◆ **Work request**
Pull out the lines of the material below from the one containing "Rank the series" through the one containing "2020, 2021, 2019, 2016, 2018, 2017", and reproduce them word for word.

◆ **Provided data**

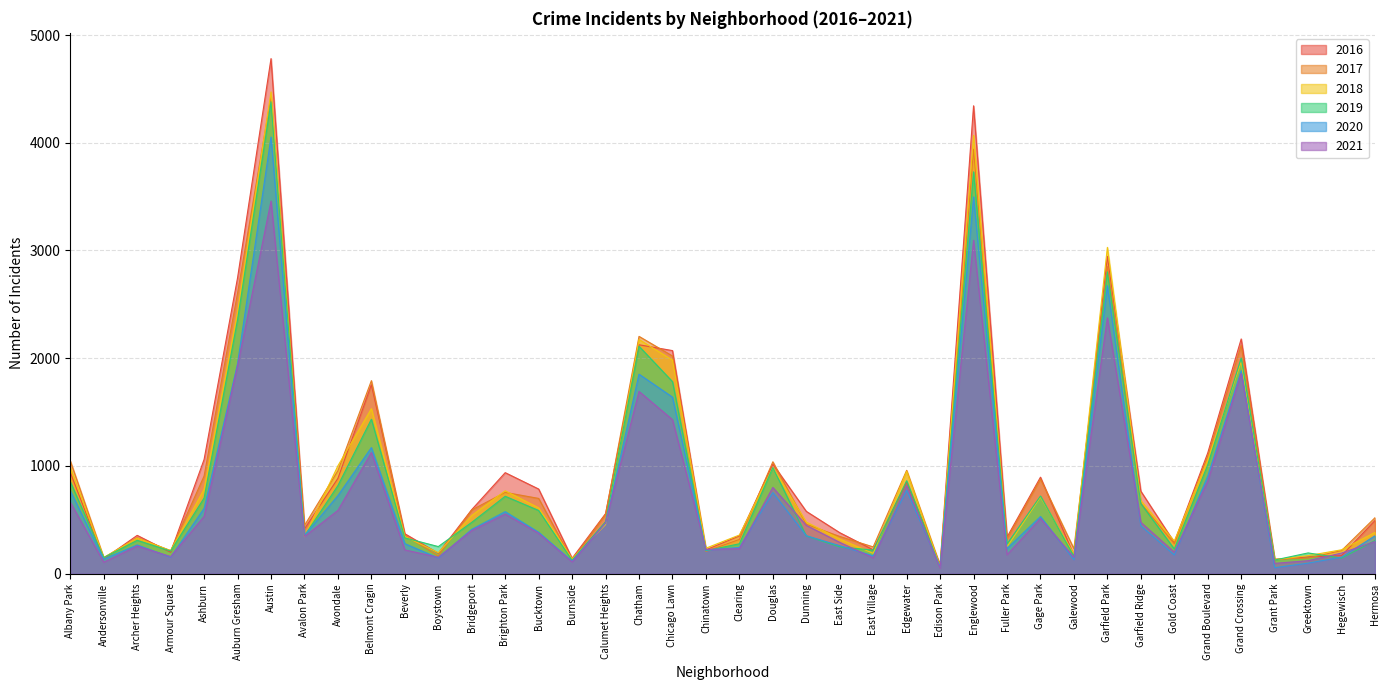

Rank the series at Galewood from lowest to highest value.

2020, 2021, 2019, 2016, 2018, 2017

==

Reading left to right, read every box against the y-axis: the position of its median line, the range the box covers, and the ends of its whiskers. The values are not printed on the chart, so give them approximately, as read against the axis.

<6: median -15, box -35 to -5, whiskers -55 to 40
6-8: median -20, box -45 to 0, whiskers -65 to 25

==

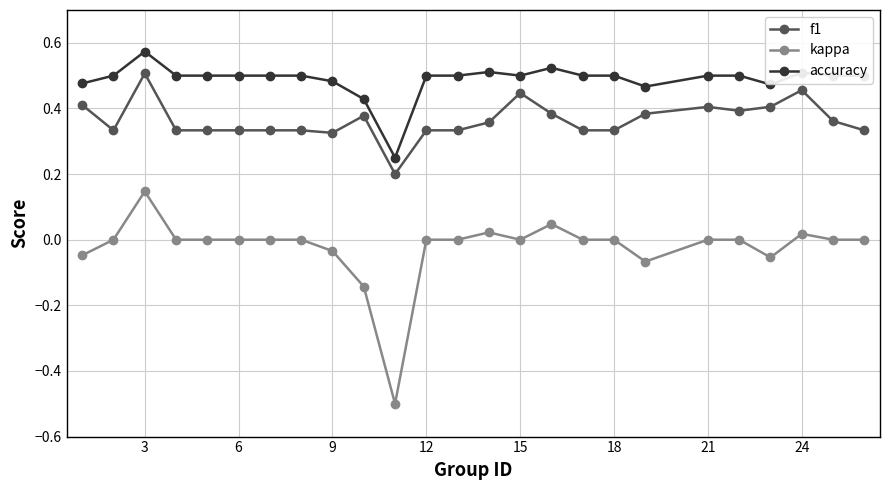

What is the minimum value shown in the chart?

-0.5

◆ **Answer space**
Rank the series at Galewood from lowest to highest value.

2020, 2021, 2019, 2016, 2018, 2017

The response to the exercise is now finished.